* TO DO:
1) Name every parameter in the passage on TOML configuration files that appears as a single identifier joined by underscores.
2) Reproduce verbatim everything in the passage on TOML configuration files from "Managing Deep Learning Models Easily" down to "for image augmentation.".

* SOURCE PASSAGE:
##############################

Managing Deep Learning Models Easily With TOML Configurations | by Shubham Panchal | Jun, 2023


You may never need those long CLI args for your train.py

Photo by Scott Graham on Unsplash

Managing deep learning models can be difficult due to the huge number of parameters and settings that are needed for all modules. The training module might need parameters like batch_size or the num_epochs or parameters for the learning rate scheduler. Similarly, the data preprocessing module might need train_test_split or parameters for image augmentation.

A naive approach to manage or introduce these parameters into pipeline is to use them as CLI arguments while running the scripts. Command line arguments could be difficult to enter and managing all parameters in a single file may not be possible. TOML files provide a cleaner way to manage configurations and scripts can load necessary parts of the configuration in the form of a Python dict without needing boilerplate code to read/parse command-line args.

In this blog, we’ll explore the use of TOML in configuration files and how we can efficiently use them across training/deployment scripts.

##############################

* INPUT DATA:
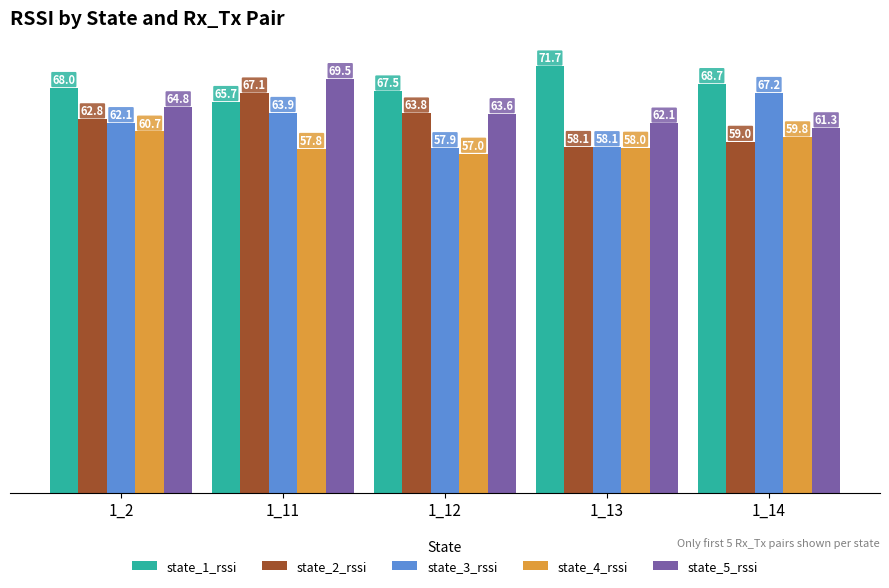

Which series has the largest total across all categories?

state_1_rssi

##############################

* RESULTS BY TASK:
1)
batch_size
num_epochs
train_test_split

2)
Managing Deep Learning Models Easily With TOML Configurations | by Shubham Panchal | Jun, 2023


You may never need those long CLI args for your train.py

Photo by Scott Graham on Unsplash

Managing deep learning models can be difficult due to the huge number of parameters and settings that are needed for all modules. The training module might need parameters like batch_size or the num_epochs or parameters for the learning rate scheduler. Similarly, the data preprocessing module might need train_test_split or parameters for image augmentation.